Meurtres, violence et corruption, le règne mondial de la cocaïne
Avec « Extra-Pure, Voyage dans l’économie de la cocaïne », Roberto Saviano poursuit son obsession envers le crime organisé en nous invitant dans les secrets d’un des business les plus florissants de la planète, celui de la cocaïne.
Extra-Pure adopte la même forme atypique que Gomorra, mélange de reportage, de récit intime et de puissance romanesque.
Le trafic de cocaïne c’est un moyen original de faire un merveilleux tour du monde du crime, du meurtre, de la corruption et du règne de l’argent. De l’Amérique du sud à l’Afrique en passant par la Russie jusqu’en Europe, la coke et l’argent de la coke sont partout.
Toutes les facettes du trafic de poudre blanche sont présentées dans le livre. Son histoire, la prise de pouvoir des distributeurs sur les producteurs, les solutions industrielles et commerciales innovantes, les réseaux de distribution, l’imagination sans fin des trafiquants pour convoyer la précieuse poudre à travers les frontières et surtout les héros en négatif de ce récit, les narcotrafiquants. Objet de la fascination morbide de l’auteur, ils sont le principal sujet du livre, Leur vie, leur vision, leur surnom, leur style de vie, la galerie des narco est complète et semble sans fin. On pourrait alimenter une armée de scénariste et écrivains en panne d’idée.
Mais « Extra-Pure » c’est aussi un récit intimiste, Saviano nous faisant part régulièrement de ses états d’âme sur sa propre histoire, ses regrets, ses espoirs mais surtout son désespoir.
Car le bilan du livre est sans appel : la guerre à la cocaïne est un échec pour les différents gouvernements de la planète : il y’a de plus en plus de cocaïne qui est produite, échangée , consommée. Son tarif a été divisé par dix en 15 ans. Partout la coke apporte avec elle ses fléaux habituels : ultra-violence, meurtre, férocité, corruption, règne de l’argent roi… Les milliards de dollars de la cocaïne devant bien être blanchis, l’argent de la cocaïne est de plus en plus souvent injecté dans l’économie légale, notamment la finance via des banquiers complaisant (coucou HSBC).
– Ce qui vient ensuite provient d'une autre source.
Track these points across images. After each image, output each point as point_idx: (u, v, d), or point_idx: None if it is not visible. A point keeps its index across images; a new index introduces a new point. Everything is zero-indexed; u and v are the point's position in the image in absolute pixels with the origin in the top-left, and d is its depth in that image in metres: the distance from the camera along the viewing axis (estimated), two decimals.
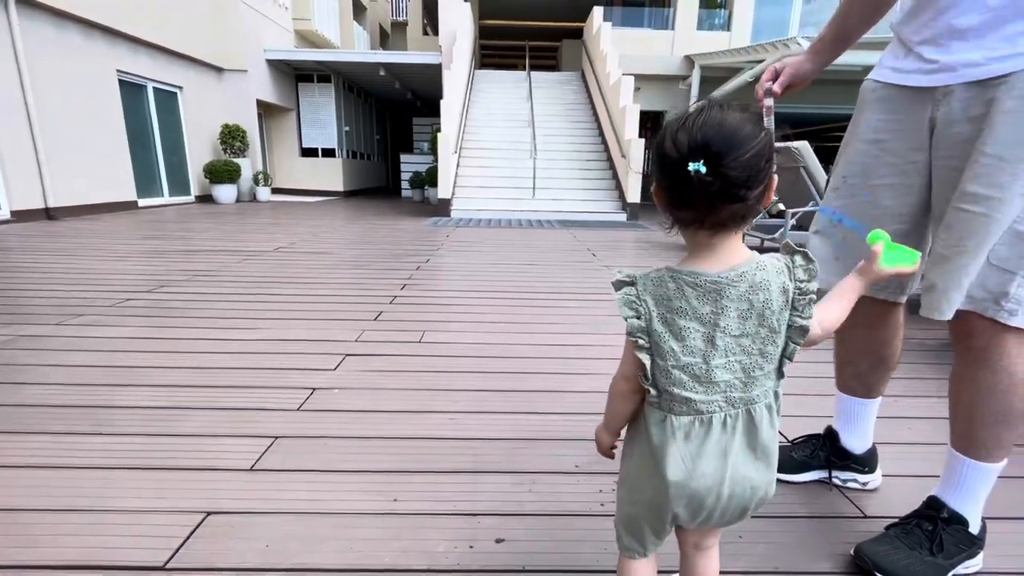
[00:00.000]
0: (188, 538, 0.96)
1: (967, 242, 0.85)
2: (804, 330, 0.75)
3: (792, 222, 3.55)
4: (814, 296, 0.75)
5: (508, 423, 1.43)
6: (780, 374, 0.77)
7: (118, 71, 7.07)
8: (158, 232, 5.15)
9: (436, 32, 12.52)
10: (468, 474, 1.20)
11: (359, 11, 15.97)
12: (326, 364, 1.81)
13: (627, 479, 0.76)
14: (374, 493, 1.12)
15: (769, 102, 1.01)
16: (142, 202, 7.57)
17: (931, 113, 0.92)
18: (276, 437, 1.32)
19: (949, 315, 0.88)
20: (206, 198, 9.07)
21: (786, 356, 0.76)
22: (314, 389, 1.60)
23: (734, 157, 0.60)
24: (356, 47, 14.41)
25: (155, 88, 7.98)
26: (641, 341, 0.71)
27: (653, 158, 0.70)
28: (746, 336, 0.70)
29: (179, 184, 8.61)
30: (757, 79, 1.07)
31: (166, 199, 8.23)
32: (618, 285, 0.73)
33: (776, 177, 0.67)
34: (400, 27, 19.80)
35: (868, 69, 1.05)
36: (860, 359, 1.15)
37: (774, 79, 1.10)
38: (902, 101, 0.96)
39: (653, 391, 0.72)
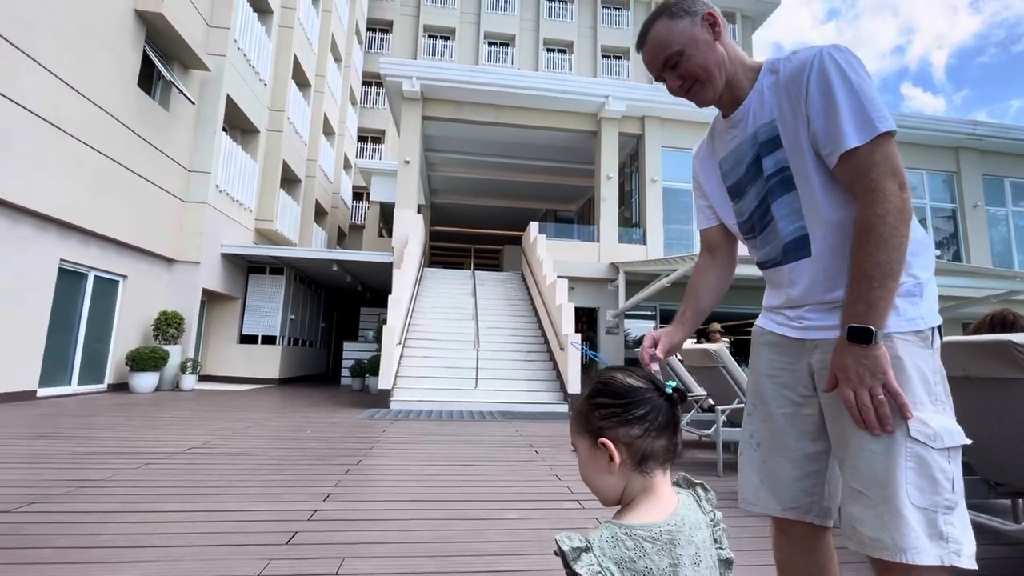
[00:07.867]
0: None
1: (872, 487, 0.89)
2: (730, 563, 0.75)
3: (723, 418, 3.70)
4: (725, 526, 0.77)
5: None
6: None
7: (61, 260, 7.09)
8: (51, 429, 4.55)
9: (391, 235, 13.83)
10: None
11: (320, 215, 17.60)
12: None
13: None
14: None
15: (656, 366, 1.12)
16: (43, 391, 6.86)
17: (808, 359, 1.05)
18: None
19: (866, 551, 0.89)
20: (122, 386, 8.37)
21: None
22: None
23: (678, 386, 0.74)
24: (313, 245, 15.47)
25: (96, 276, 7.95)
26: None
27: (611, 409, 0.71)
28: None
29: (93, 372, 8.00)
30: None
31: (73, 388, 7.52)
32: (573, 554, 0.63)
33: None
34: (357, 228, 21.75)
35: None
36: None
37: (654, 345, 1.18)
38: (786, 346, 1.10)
39: None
Saviano avance quelques éléments crédible démontrant que l’argent de la cocaïne aurait en partie sauvé la finance mondiale en 2008, par des injections massives d’argent dans des banques en quête de liquidité.
L’ensemble est intéressant mais comme pour Gomorra, le livre manque parfois un peu de ligne directrice et à l’inverse de Gomorra, on ne retrouve pas la fraîcheur et la proximité de l’auteur avec son sujet. On a un ensemble d’informations mais on ne voit pas bien le sens que l’auteur veut leur donner. Enfin si, ce qui fait la trame du livre, ce qui donne un sens à toutes ces informations, c’est Saviano lui-même.
Le crime organisé et dans sa forme la plus aboutit, le trafic de cocaïne c’est l’obsession intime de l’auteur, le combat auquel il a sacrifié sa vie, sa sécurité. Il est le centre de gravité du livre. Mais il reste un peu trop en retrait, sauf vers la fin pour vraiment structurer le livre autour de sa personne, du coup le livre semble parfois un peu décousu.
Malgré ce défaut, « Extra-Pure » est un livre qui nous ouvre les yeux sur le monde et qui change forcement le regard que l’on porte sur celui-ci. Plutôt bien écrit, même si parfois Saviano met un peu trop de pathos, on ne peut qu’en recommander la lecture parce qu’il faut regarder le mal et la réalité du monde dans les yeux.
Un peu moins marquante que Gomorra, le lecture de « Extra-Pure » reste indispensable.